From Broadcast Engineer to Broadcast Historian
By Dave Sarkies on Jun 2, 2014 3:41:00 PM
Talk to Ed Sharpe for a while and you quickly discover a man with a wide-ranging background in broadcast and media. This extensive experience – along with a keen interest in preserving broadcast history – makes Ed a perfect fit for his current role as Archivist at the Southwest Museum of Engineering, Communications and Computation in Glendale, Arizona.
Ed’s enthusiasm for all things media began at an early age, but his primary interest was the technology behind it all. Like many kids who take an interest in electronics, a young Ed would find parts to tinker with anyway he could. “I’d pester the telephone man for insulated tape and scrap wire… I’d pester friends and neighbors for old equipment, parts and journals to learn about engineering and tinker with things.” Ed even admits to raiding a trash can or two for materials in attempts to build his creations – and to a few accidents his parents never found out about.
Interest in Technology leads to Extensive Career
But all the tinkering paid off. In Junior High the school Principal noticed Ed building radios and repairing TVs and put him in charge of maintaining the school’s AV equipment. Around the same time, he and some friends put together their own pirate radio station, complete with transmitter and mixing console. From there, things took off, his career in broadcast engineering, digital technology and television photography now spanning over four decades.
Starting out as a broadcast engineer in the 1960s, Ed has seen a number of changes through the years. “There was a lot of tape – no automation. Engineers were at the transmitter site 24/7. Now things are mostly automated and remotely controlled.” But he doesn’t bemoan the changes, referring to the advent of digital technologies as “the dawn of a new era in broadcasting.”
Instead, Ed has embraced new technologies, and has branched into other areas of the media world over the years. A reporter and Emmy Award-winning photojournalist as well, Ed started local Internet news and video site the Glendale Daily Planet in 2004, accompanied by KKAT-IPTV, Glendale's own Internet TV station, run by volunteers who maintain the equipment and write, direct and produce all programming.
Documenting Broadcast History
Ed’s responsibilities as Archivist at SMECC keep him pretty busy as well. And while the transition from broadcast engineer and photojournalist may seem like quite a switch to some, for Ed it was a natural fit. In describing why he made the transition, Ed replies “Because I’ve always been [a historian]. I’ve always collected stuff and valued the history of how something was made and how it evolved.”

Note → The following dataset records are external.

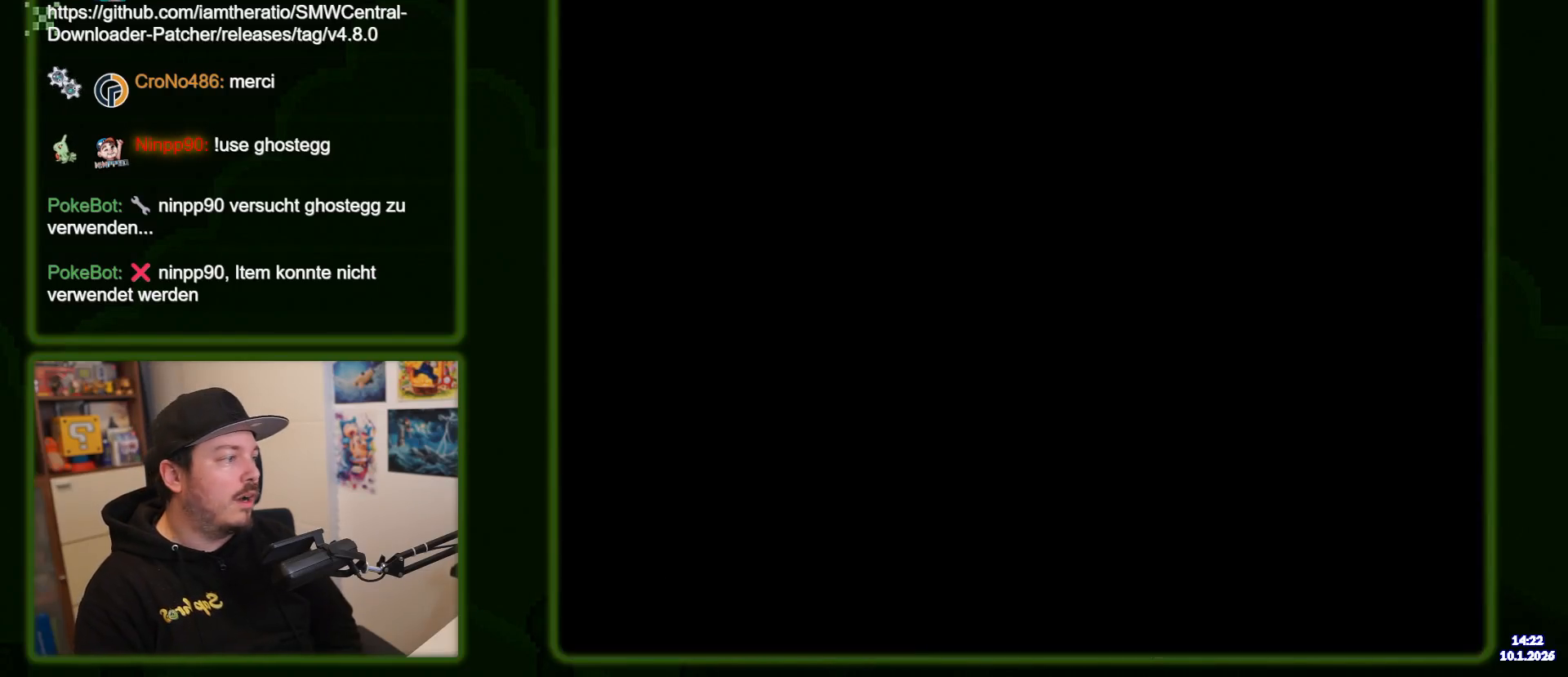
{"buttons": ["B", "Y", "DPAD_RIGHT"], "events": []}
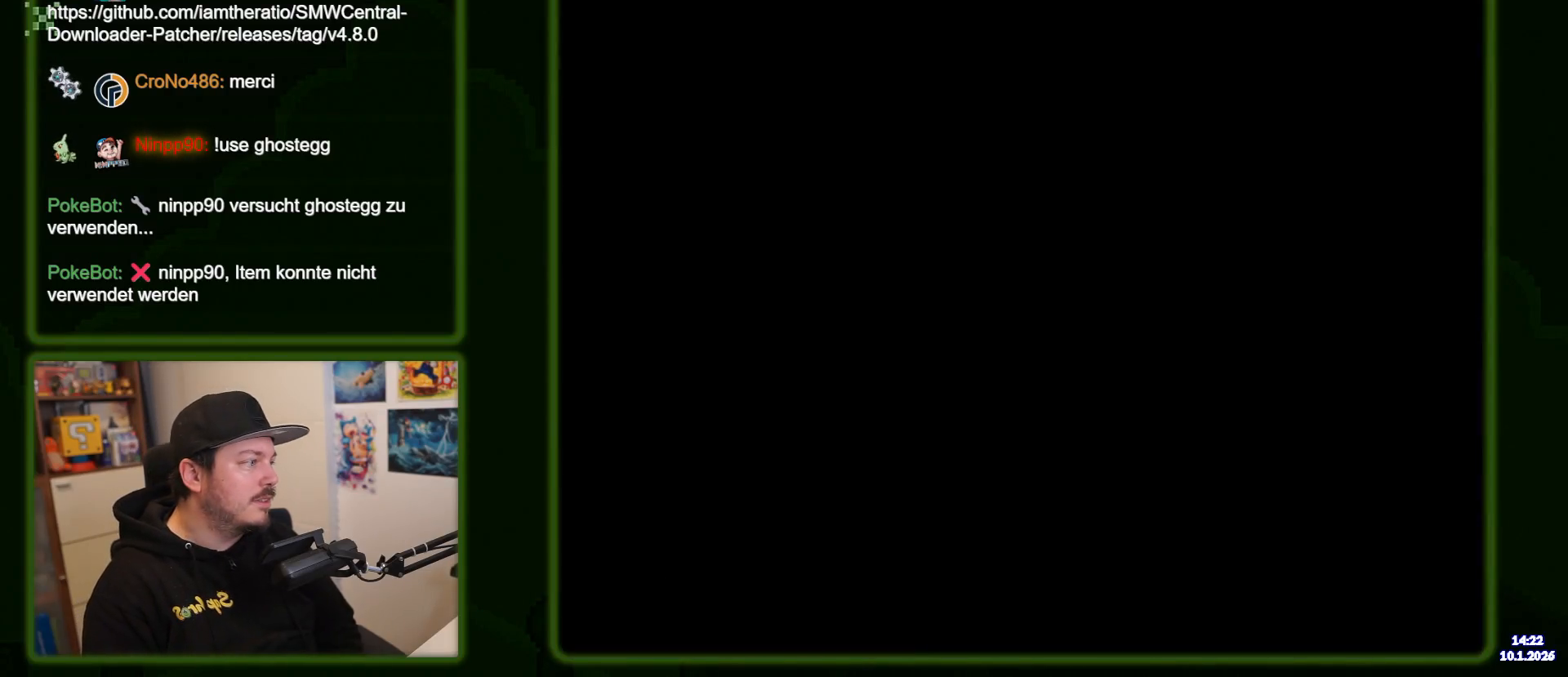
{"buttons": ["B", "Y", "DPAD_RIGHT"], "events": []}
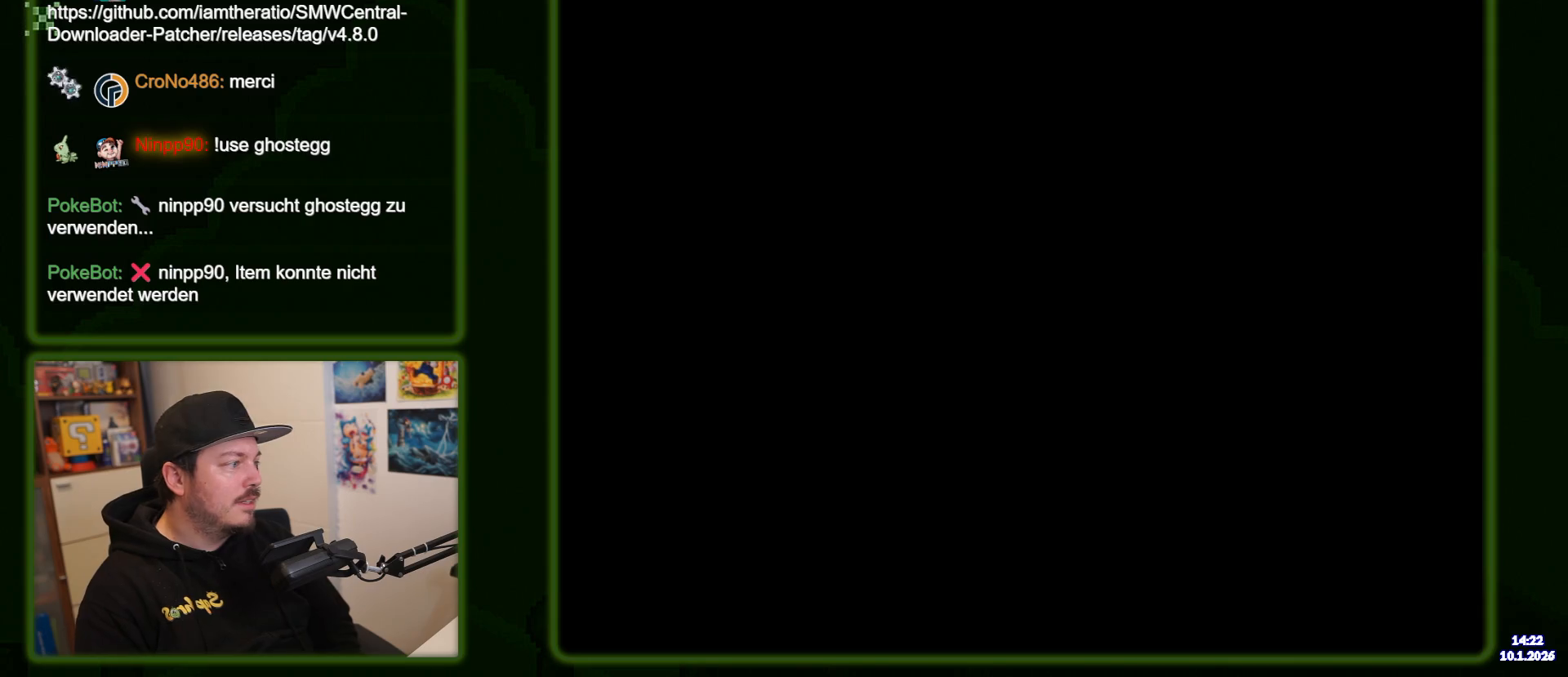
{"buttons": ["B", "Y", "DPAD_RIGHT"], "events": []}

Ed takes pride in the museum’s collection, including a plethora of early NBC and CBS cameras and other gear, extensive magazine collections including Broadcast Engineering, TV Technology, Wireless Age and Radio News, early computer equipment, and a major recent find – blueprints for the 1938 RCA Empire State TV antenna.

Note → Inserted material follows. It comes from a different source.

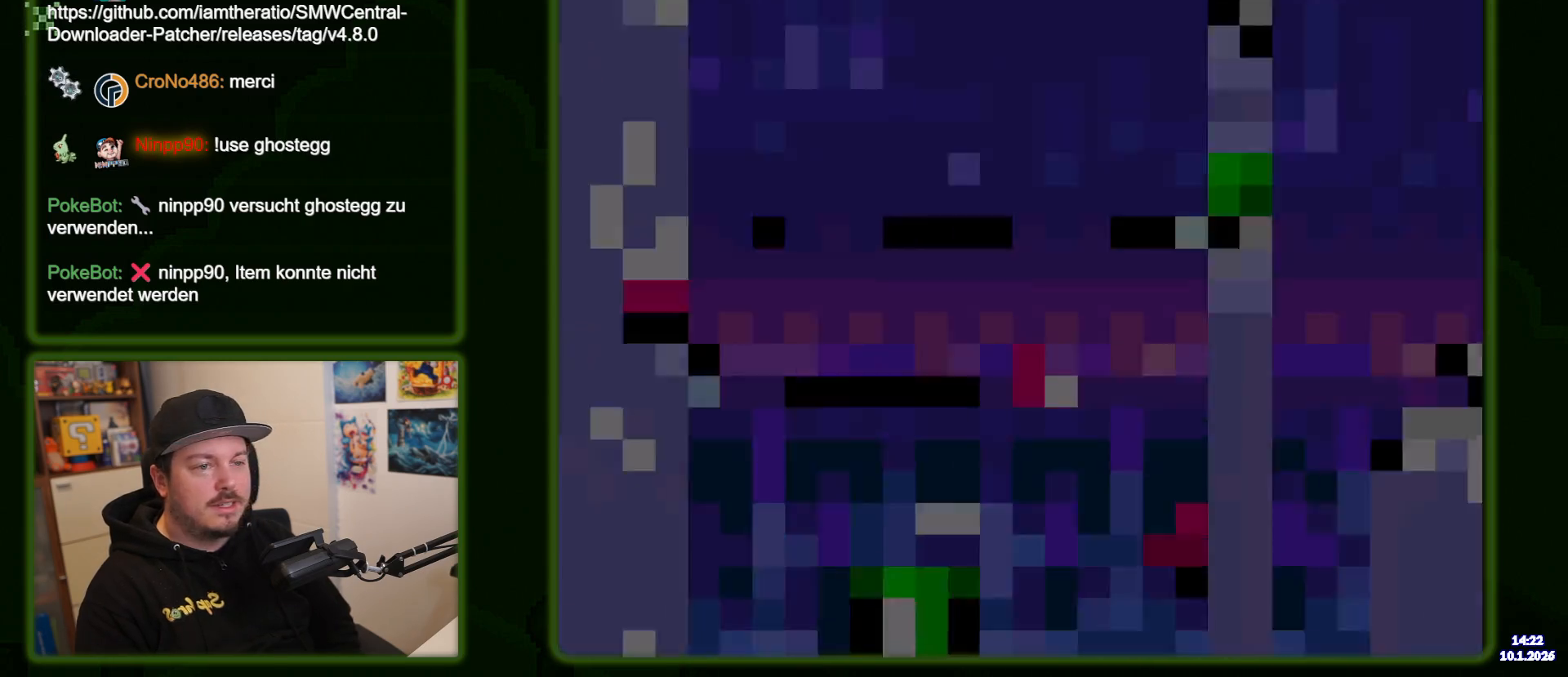
{"buttons": ["B", "Y", "DPAD_RIGHT"], "events": []}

Ed enjoys curating historical artifacts and documenting broadcast history, and urges those in broadcast to not dispose of anything before contacting SMECC first. As a museum archivist, Ed believes it’s important to preserve this history. As he puts it, “You don’t know where you’re going if you don’t know where you’ve come from.”
To Ed, having that background is essential…. and clearly, he has it.